THE INTERNET, A PARADIGM SHIFT IN LEARNING
by Karl Arnold Belser
8 February 2014
|I read the article Is
Google Making Us Stupid? by Nicholas Carr, which made me
realize that the world civilization is undergoing a fundamental paradigm
shift, more than I describe in my post Books, Journalism and Education.
Carr's article was a 2008 article in The Atlantic which resulted in the book The Shallows. The Shallows was a finalist for the 2011 nonfiction Pulitzer Prize, and it was one of the 2014 Silicon Valley Reads recommendations.
One of the points of the book is that people that are used to getting information interactively on the Internet might (and according to Carr usually do) get bored at the slow rate of information transfer from a book. I agree and I found that the Atlantic article was much more digestible and to the point than the book.
I wondered: How could the Internet be bad?
I had the opportunity to talk to the author at the Santa Teresa Library near my house, and I asked him why. He stated that there were too many distractions when one uses the Internet - advertisements, pop-up messages for mail, twitter and RSS feeds. Further there are usually links in the articles on the Internet, like in this post, and people can follow a link and get distracted.
I thought initially that Carr was a Luddite, who was defending the old paradigm of learning. He was defending long articles and the reading of books. He must surely be biased because he was making his living by this type of writing. I changed my mind somewhat when Carr admitted that he used the Internet all the time to speed his research.
I had just finished reading How to Read a Book by Mortimer Adler and Charles Van Doren. This book describes in detail how to read various types of written material,, and the reading process requires work that I don't believe any reader today would do. They wouldn't do this amount of work because they could use what I would call Active Reading in which the reader takes charge of educating himself via the Internet. Adler does point out that the most sophisticated readers would do Syntopical Reading, which is essentially a type of active reading.
As a side bar, Adler wrote the two volume set of the Encyclopedia Britannica called the Syntopicon, which describes the books that an "educated person" might want to have read. When I went to Stanford in the early 1960s I had to read these books in a course called Western Civilization.
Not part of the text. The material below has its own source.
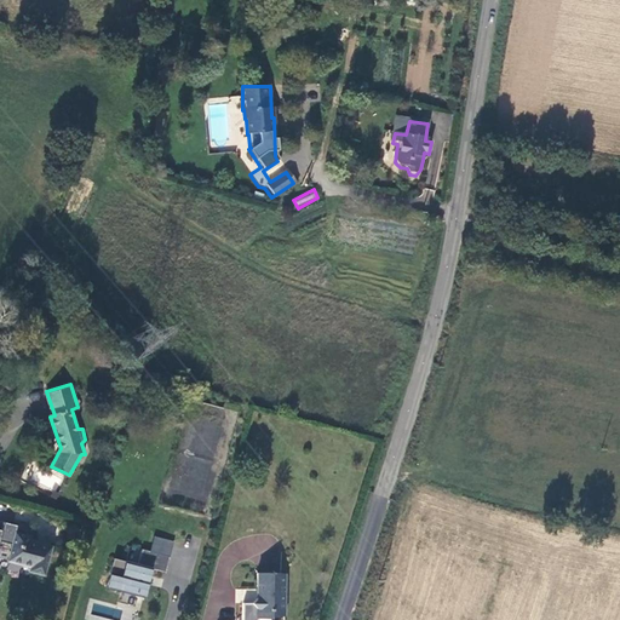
[(46,577),(52,547),(28,541),(29,534),(16,532),(9,561),(29,568),(29,572),(46,577)]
This requirement was discontinued in the decade that followed. Allan Bloom laments this general loss of reading in the humanities in his book The Closing of the American Mind.
Carr is not arguing Blooom's case. Rather he is saying that he thinks that people are not thinking deeply, i.e. thinking skeptically, about what they read. Carr would probably argue that this lack of digestion of material is a problem.
I think that people try to be as efficient as possible in absorbing information, and that he has missed part of the paradigm change. I pointed out that the way I digest material is that I write a BLOG, this BLOG, in order to think about what I have read. In the end Carr admitted that he essentially was doing the same thing. He writes his BLOG to organize his thinking.
I conclude that the new paradigm is that of Active Reading along with writing a BLOG entry to digest what has been read.
As another side bar, Claude Shannon derived in the 1940s the channel capacity of a communications medium, which is the maximum rate of information transfer for that media. Later the feedback channel capacity was derived. The channel with feedback is enormously more effective in information transfer. One can think of the difference as being that of reading a book and that of having a conversation with the author in which you can get instant clarification feedback about what he says. I think that the Internet lets the active reader ask questions as he goes via Google searches in order to maximize information transfer.
I think that the Internet and Google are tools that can allow us to become smarter. However, it takes the self discipline to not allow one's attention to be sidetracked. One has to learn how to do Active Reading.